Femi also found reasonable grounds to control the colour of white LEDs. By optimizing the pump blue, using wavefront shaping, the blue part of the white LED can be controlled. ‘Our results are useful to reduce the amount of phosphorus particles used in white LEDs and thereby reducing the costs.’ he explains.

Research experience and skills

His work on wavefront shaping in opaque media, led to publications in leading journals. More articles – on both opaque and photonic crystals - are currently in preparation.

‘I have developed as an independent scientist.’ he says. ‘During my PhD, I enjoyed the luxury of working with three eminent scientists: Willem Vos, Allard Mosk, and Ad Lagendijk from which I have learned a lot. I’ve acquired several experimental skills such as setting up optical experiments, controlling devices, automating measurements in LabView, and analysing vast amounts of data.’

Femi also learned to understand experimental results by developing simple analytical models. ‘I owe a great deal to the research philosophy of my advisor, Professor Willem Vos. He encouraged me to start first with performing measurements in the lab, and not sticking too long on simulations and theoretical modelling work. Nature is always telling the truth. Even if a model is working seemingly well, one has to keep on questioning critically, searching for deeper understanding. Also I enjoyed the seminars and meetings with other MESA+ Groups within the Applied Nanophotonics cluster.’

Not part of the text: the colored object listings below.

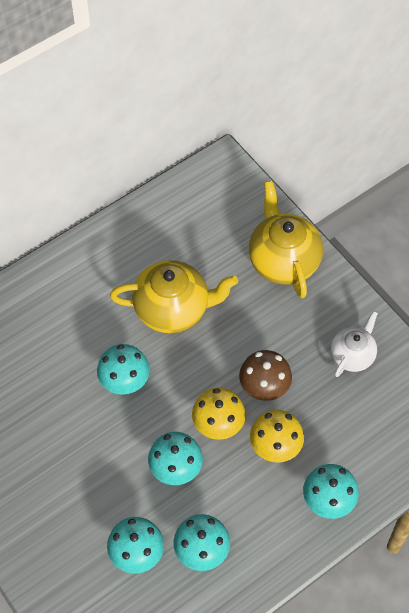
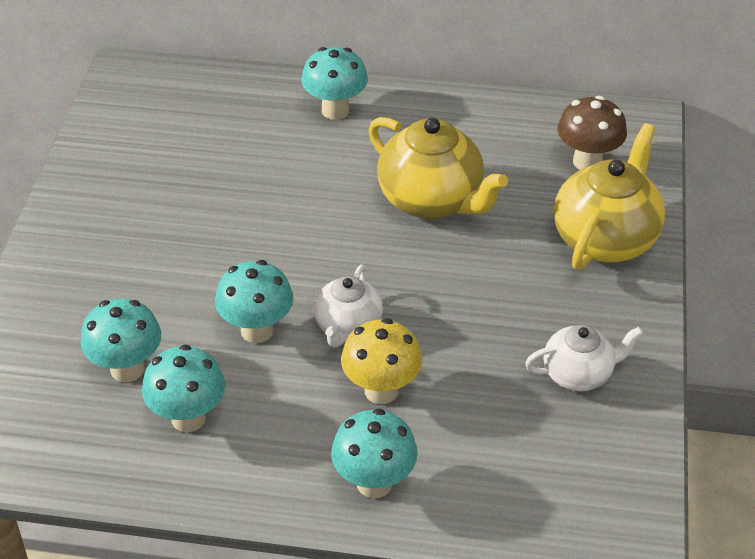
camera: 45 degrees right, 15 degrees down
turquoise mushroom [97,344,150,395] -> turquoise mushroom moved to [301,47,368,120]
yellow mushroom [192,388,246,440] -> white teapot [314,265,383,347]
brown mushroom [239,350,292,401] -> brown mushroom moved to [558,96,627,170]

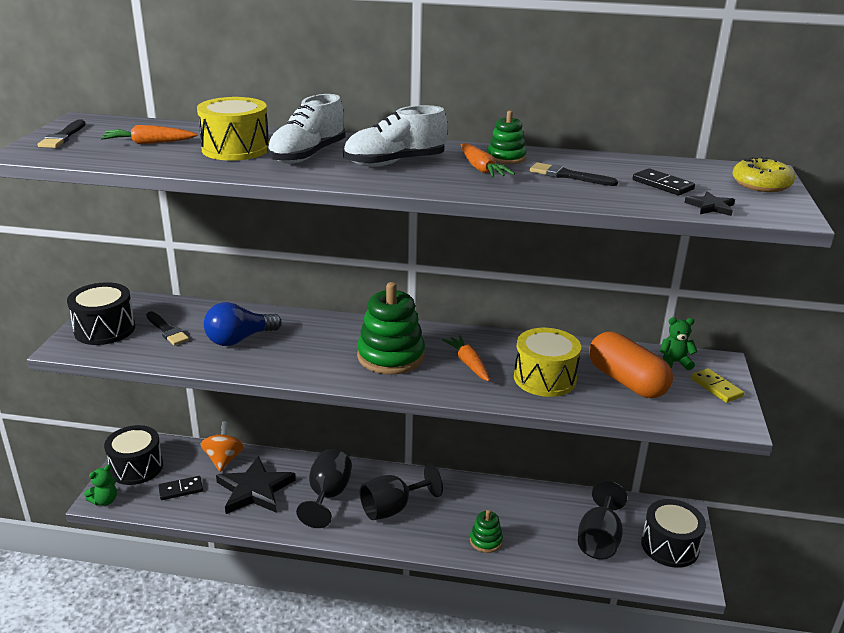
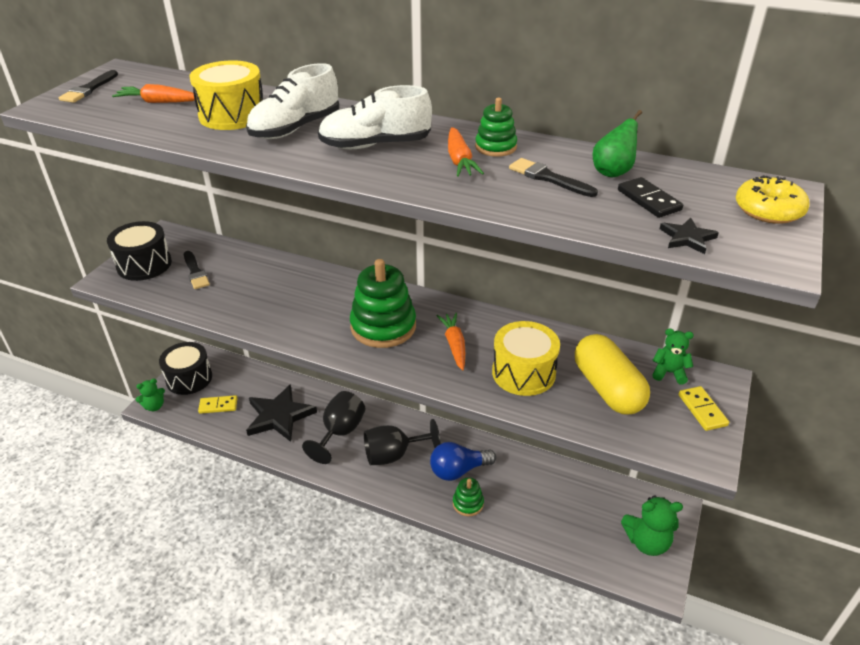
camera: 15 degrees right, 10 degrees up
black domino [158,476,203,500] -> yellow domino [198,395,238,414]
orange spinning top [201,421,245,472] -> none
blue light bulb [204,302,282,346] -> blue light bulb moved to [430,442,496,481]
black goblet [578,481,627,560] -> none
orange capsule [589,332,673,398] -> yellow capsule [575,334,650,415]
black drum [641,499,706,568] -> green teddy bear [621,495,683,556]
none -> green pear [592,110,642,177]

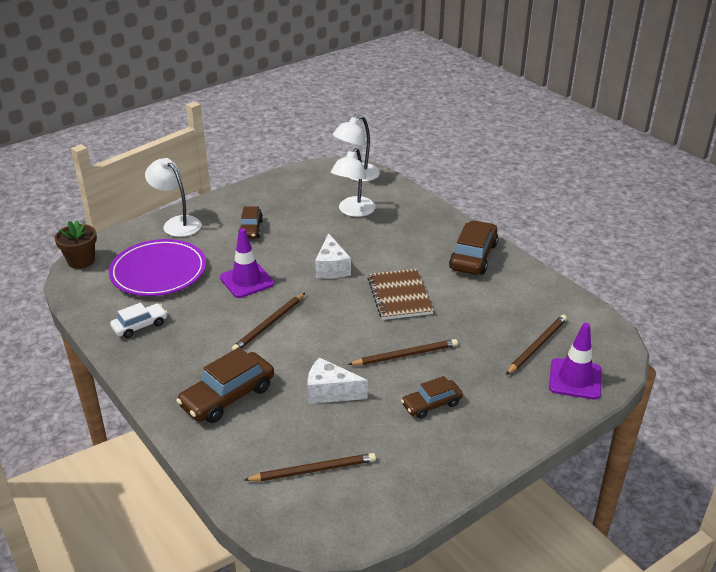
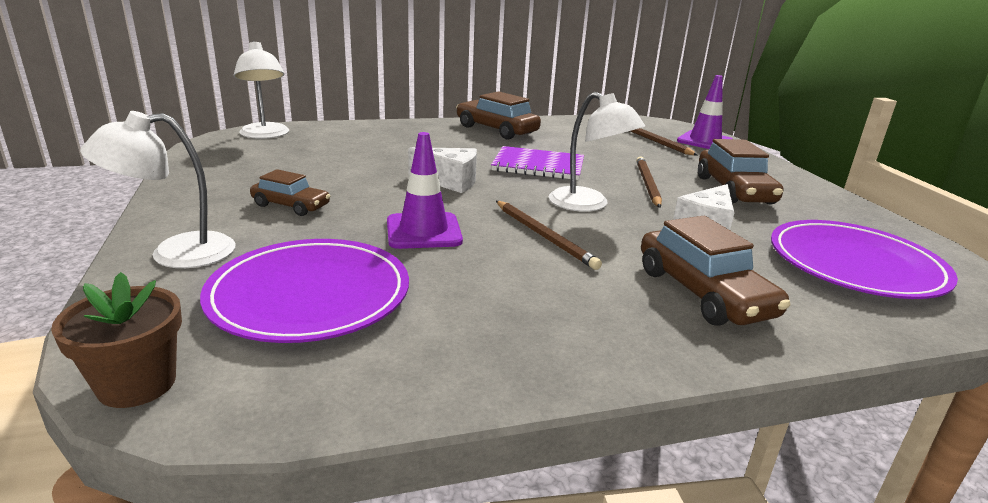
camera: 70 degrees left, 10 degrees down
white car [110,303,168,338] -> none
brown pencil [244,453,376,481] -> purple plate [771,220,958,299]
white lamp [331,148,375,217] -> white lamp moved to [549,92,645,212]
brown notebook [367,269,434,320] -> purple notebook [491,146,584,180]
brown car [401,376,463,419] -> brown car [698,139,783,204], size x1.64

The half year coming up, Femi will be working as a post-doc at his current group COPS.

‘In the more longer term future, I would like to return to my home country of Nigeria,’ he tells. ‘My ambition is to start my own research group, which will be a platform to train young people in Nigeria to perform high-level research to solve several physical problems. In Nigeria (and Africa at large), there are many fundamental questions that need to be answered in different fields, which are very relevant for biomedical, industrial or communication applications.’